Yes, and you could redirect the cache to your buffers; but the problem is when it has to load filesystem data, although not too much since, in the end, it should load back actual file data.

The process goes like this: if another block is required and it is within a filesystem-defined "cluster", then it's just matter of loading the next block/sector.
However, when it's beyond a "cluster" boundary (usually every 4096th byte), you cannot immediately assume the next one will also belong to the same file (fragmentation might occurred); so in order to advance to the actual next cluster (the next few data blocks that actually belong to the working file), the library first has to load (to the designed cache/buffer) the part of the file allocation table (hence the name of this filesystem) that tells it where is the next one, save that position and finally load the first data block/sector of that cluster.
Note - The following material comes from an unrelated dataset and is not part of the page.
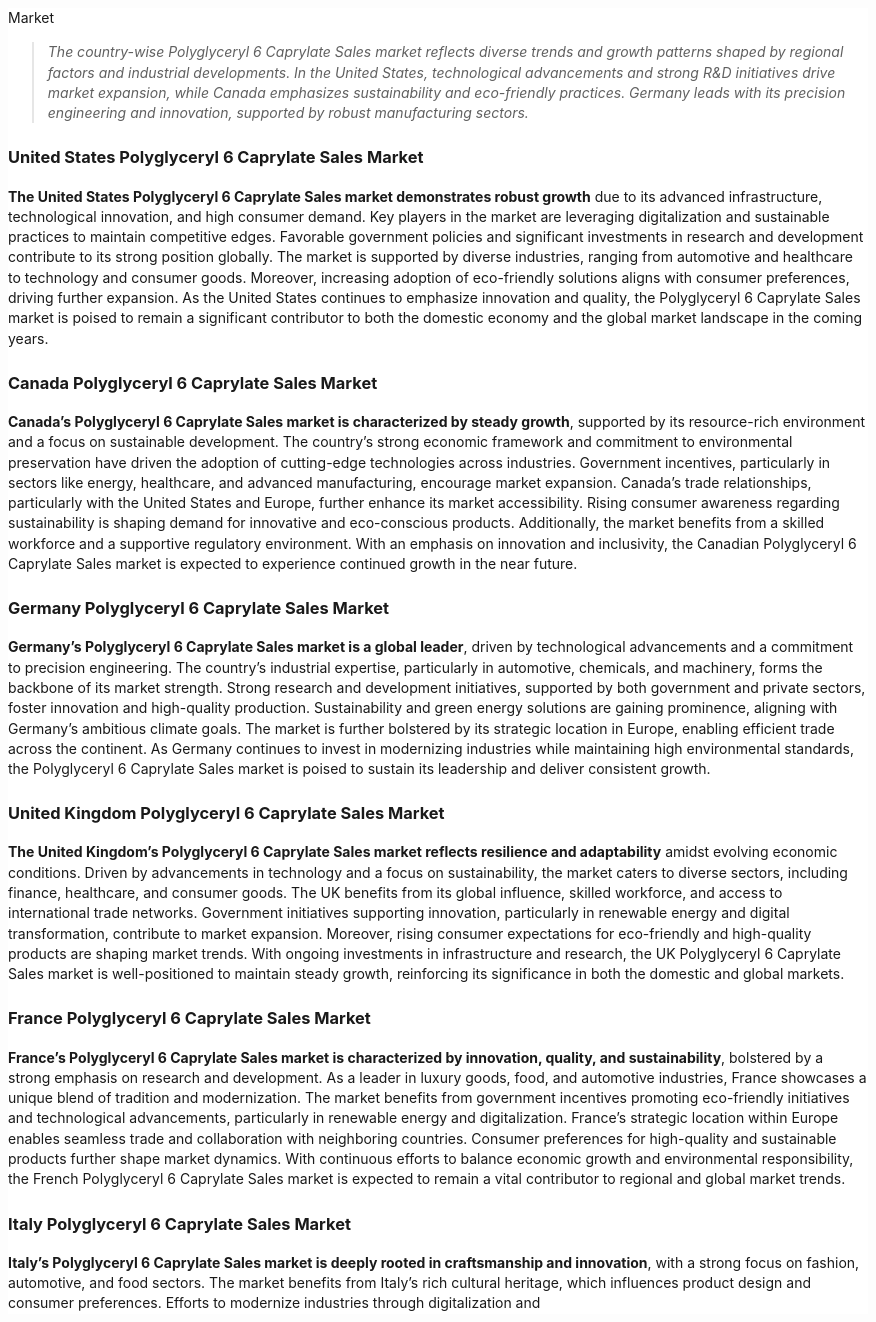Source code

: Market<br /></span></h1><blockquote><p><em><span class="">The country-wise Polyglyceryl 6 Caprylate Sales market reflects diverse trends and growth patterns shaped by regional factors and industrial developments. In the United States, technological advancements and strong R&amp;D initiatives drive market expansion, while Canada emphasizes sustainability and eco-friendly practices. Germany leads with its precision engineering and innovation, supported by robust manufacturing sectors.</span></em></p></blockquote><h3><strong>United States Polyglyceryl 6 Caprylate Sales Market</strong></h3><p><strong>The United States Polyglyceryl 6 Caprylate Sales market demonstrates robust growth</strong> due to its advanced infrastructure, technological innovation, and high consumer demand. Key players in the market are leveraging digitalization and sustainable practices to maintain competitive edges. Favorable government policies and significant investments in research and development contribute to its strong position globally. The market is supported by diverse industries, ranging from automotive and healthcare to technology and consumer goods. Moreover, increasing adoption of eco-friendly solutions aligns with consumer preferences, driving further expansion. As the United States continues to emphasize innovation and quality, the Polyglyceryl 6 Caprylate Sales market is poised to remain a significant contributor to both the domestic economy and the global market landscape in the coming years.</p><h3><strong>Canada Polyglyceryl 6 Caprylate Sales Market</strong></h3><p><strong>Canada&rsquo;s Polyglyceryl 6 Caprylate Sales market is characterized by steady growth</strong>, supported by its resource-rich environment and a focus on sustainable development. The country&rsquo;s strong economic framework and commitment to environmental preservation have driven the adoption of cutting-edge technologies across industries. Government incentives, particularly in sectors like energy, healthcare, and advanced manufacturing, encourage market expansion. Canada&rsquo;s trade relationships, particularly with the United States and Europe, further enhance its market accessibility. Rising consumer awareness regarding sustainability is shaping demand for innovative and eco-conscious products. Additionally, the market benefits from a skilled workforce and a supportive regulatory environment. With an emphasis on innovation and inclusivity, the Canadian Polyglyceryl 6 Caprylate Sales market is expected to experience continued growth in the near future.</p><h3><strong>Germany Polyglyceryl 6 Caprylate Sales Market</strong></h3><p><strong>Germany&rsquo;s Polyglyceryl 6 Caprylate Sales market is a global leader</strong>, driven by technological advancements and a commitment to precision engineering. The country&rsquo;s industrial expertise, particularly in automotive, chemicals, and machinery, forms the backbone of its market strength. Strong research and development initiatives, supported by both government and private sectors, foster innovation and high-quality production. Sustainability and green energy solutions are gaining prominence, aligning with Germany&rsquo;s ambitious climate goals. The market is further bolstered by its strategic location in Europe, enabling efficient trade across the continent. As Germany continues to invest in modernizing industries while maintaining high environmental standards, the Polyglyceryl 6 Caprylate Sales market is poised to sustain its leadership and deliver consistent growth.</p><h3><strong>United Kingdom Polyglyceryl 6 Caprylate Sales Market</strong></h3><p><strong>The United Kingdom&rsquo;s Polyglyceryl 6 Caprylate Sales market reflects resilience and adaptability</strong> amidst evolving economic conditions. Driven by advancements in technology and a focus on sustainability, the market caters to diverse sectors, including finance, healthcare, and consumer goods. The UK benefits from its global influence, skilled workforce, and access to international trade networks. Government initiatives supporting innovation, particularly in renewable energy and digital transformation, contribute to market expansion. Moreover, rising consumer expectations for eco-friendly and high-quality products are shaping market trends. With ongoing investments in infrastructure and research, the UK Polyglyceryl 6 Caprylate Sales market is well-positioned to maintain steady growth, reinforcing its significance in both the domestic and global markets.</p><h3><strong>France Polyglyceryl 6 Caprylate Sales Market</strong></h3><p><strong>France&rsquo;s Polyglyceryl 6 Caprylate Sales market is characterized by innovation, quality, and sustainability</strong>, bolstered by a strong emphasis on research and development. As a leader in luxury goods, food, and automotive industries, France showcases a unique blend of tradition and modernization. The market benefits from government incentives promoting eco-friendly initiatives and technological advancements, particularly in renewable energy and digitalization. France&rsquo;s strategic location within Europe enables seamless trade and collaboration with neighboring countries. Consumer preferences for high-quality and sustainable products further shape market dynamics. With continuous efforts to balance economic growth and environmental responsibility, the French Polyglyceryl 6 Caprylate Sales market is expected to remain a vital contributor to regional and global market trends.</p><h3><strong>Italy Polyglyceryl 6 Caprylate Sales Market</strong></h3><p><strong>Italy&rsquo;s Polyglyceryl 6 Caprylate Sales market is deeply rooted in craftsmanship and innovation</strong>, with a strong focus on fashion, automotive, and food sectors. The market benefits from Italy&rsquo;s rich cultural heritage, which influences product design and consumer preferences. Efforts to modernize industries through digitalization and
As you can see, this is the slowest part when reading a file; involves loading two blocks and a bit of processing.

Now I'm thinking: redirecting the cache is not that hard, the toughest part is modifing the library to make it work with double buffers, and somehow "trigger" the loading of the next block/cluster. Also this way you may have to manually keep track of the file size; the remaining slack of the last block is not part of the file's content and it should be considered as "random garbage data".